§ Required action:
Scan the entries that follow for the word "campus", then report every line in which it appears.

━━━━━ Material provided ━━━━━

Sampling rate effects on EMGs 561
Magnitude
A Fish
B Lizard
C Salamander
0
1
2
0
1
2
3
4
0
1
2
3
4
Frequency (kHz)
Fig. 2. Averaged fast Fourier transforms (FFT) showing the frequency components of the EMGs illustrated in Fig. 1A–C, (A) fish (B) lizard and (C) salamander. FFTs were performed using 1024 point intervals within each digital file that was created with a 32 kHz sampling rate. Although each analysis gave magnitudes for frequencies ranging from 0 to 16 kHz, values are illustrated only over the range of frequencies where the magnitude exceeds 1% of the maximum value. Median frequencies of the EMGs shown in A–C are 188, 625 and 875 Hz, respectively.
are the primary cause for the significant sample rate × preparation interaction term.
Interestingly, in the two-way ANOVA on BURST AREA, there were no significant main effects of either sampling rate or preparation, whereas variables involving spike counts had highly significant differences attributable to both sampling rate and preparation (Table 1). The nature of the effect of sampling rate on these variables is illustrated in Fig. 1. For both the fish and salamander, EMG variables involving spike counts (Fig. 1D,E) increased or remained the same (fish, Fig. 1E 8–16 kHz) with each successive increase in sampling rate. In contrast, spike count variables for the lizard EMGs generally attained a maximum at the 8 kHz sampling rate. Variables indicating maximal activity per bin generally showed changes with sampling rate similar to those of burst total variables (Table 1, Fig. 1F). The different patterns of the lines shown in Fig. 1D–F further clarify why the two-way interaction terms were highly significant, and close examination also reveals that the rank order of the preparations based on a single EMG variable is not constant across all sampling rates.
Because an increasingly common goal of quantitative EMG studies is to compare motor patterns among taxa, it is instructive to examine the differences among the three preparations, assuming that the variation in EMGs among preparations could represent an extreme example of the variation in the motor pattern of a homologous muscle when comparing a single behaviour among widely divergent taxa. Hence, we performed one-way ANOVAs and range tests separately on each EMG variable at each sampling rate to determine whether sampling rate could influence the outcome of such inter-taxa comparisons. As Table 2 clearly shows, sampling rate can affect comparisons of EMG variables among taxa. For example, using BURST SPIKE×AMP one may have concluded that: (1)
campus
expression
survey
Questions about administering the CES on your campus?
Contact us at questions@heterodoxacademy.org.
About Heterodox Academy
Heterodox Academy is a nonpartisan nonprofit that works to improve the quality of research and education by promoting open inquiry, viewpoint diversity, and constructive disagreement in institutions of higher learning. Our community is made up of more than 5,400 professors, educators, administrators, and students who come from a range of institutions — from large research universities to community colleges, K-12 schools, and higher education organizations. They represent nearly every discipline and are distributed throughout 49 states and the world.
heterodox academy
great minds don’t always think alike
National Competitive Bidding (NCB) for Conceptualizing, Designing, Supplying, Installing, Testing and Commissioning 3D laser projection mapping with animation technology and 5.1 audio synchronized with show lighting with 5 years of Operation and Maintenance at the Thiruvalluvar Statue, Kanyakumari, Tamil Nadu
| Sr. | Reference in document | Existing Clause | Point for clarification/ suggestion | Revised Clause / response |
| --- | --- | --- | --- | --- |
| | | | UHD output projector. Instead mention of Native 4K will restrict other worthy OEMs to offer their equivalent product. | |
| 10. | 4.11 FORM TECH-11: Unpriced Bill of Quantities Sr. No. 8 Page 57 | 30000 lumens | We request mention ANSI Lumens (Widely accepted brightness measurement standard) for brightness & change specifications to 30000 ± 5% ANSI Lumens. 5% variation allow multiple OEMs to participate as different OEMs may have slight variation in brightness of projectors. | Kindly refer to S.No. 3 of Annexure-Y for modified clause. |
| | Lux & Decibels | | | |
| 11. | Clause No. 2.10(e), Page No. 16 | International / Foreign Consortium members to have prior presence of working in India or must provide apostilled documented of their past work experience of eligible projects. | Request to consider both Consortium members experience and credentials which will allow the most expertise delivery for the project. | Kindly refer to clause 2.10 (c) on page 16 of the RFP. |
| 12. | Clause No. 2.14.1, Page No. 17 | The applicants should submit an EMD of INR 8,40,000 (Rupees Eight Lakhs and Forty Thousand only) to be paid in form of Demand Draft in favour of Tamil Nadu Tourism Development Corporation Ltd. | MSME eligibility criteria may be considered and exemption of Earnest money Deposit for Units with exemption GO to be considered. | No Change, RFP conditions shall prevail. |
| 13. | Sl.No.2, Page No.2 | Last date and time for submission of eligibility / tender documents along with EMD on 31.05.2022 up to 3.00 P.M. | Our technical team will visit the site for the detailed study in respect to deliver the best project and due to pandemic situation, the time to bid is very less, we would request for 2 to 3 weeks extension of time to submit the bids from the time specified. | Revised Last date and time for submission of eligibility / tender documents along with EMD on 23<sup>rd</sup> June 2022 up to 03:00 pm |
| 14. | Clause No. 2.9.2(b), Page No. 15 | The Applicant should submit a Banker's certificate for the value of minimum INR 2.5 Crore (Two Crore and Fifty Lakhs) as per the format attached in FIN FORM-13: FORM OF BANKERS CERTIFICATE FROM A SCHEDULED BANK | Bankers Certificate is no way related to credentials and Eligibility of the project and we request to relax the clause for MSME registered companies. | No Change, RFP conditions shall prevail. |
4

━━━━━

§ Response:
campus
Questions about administering the CES on your campus?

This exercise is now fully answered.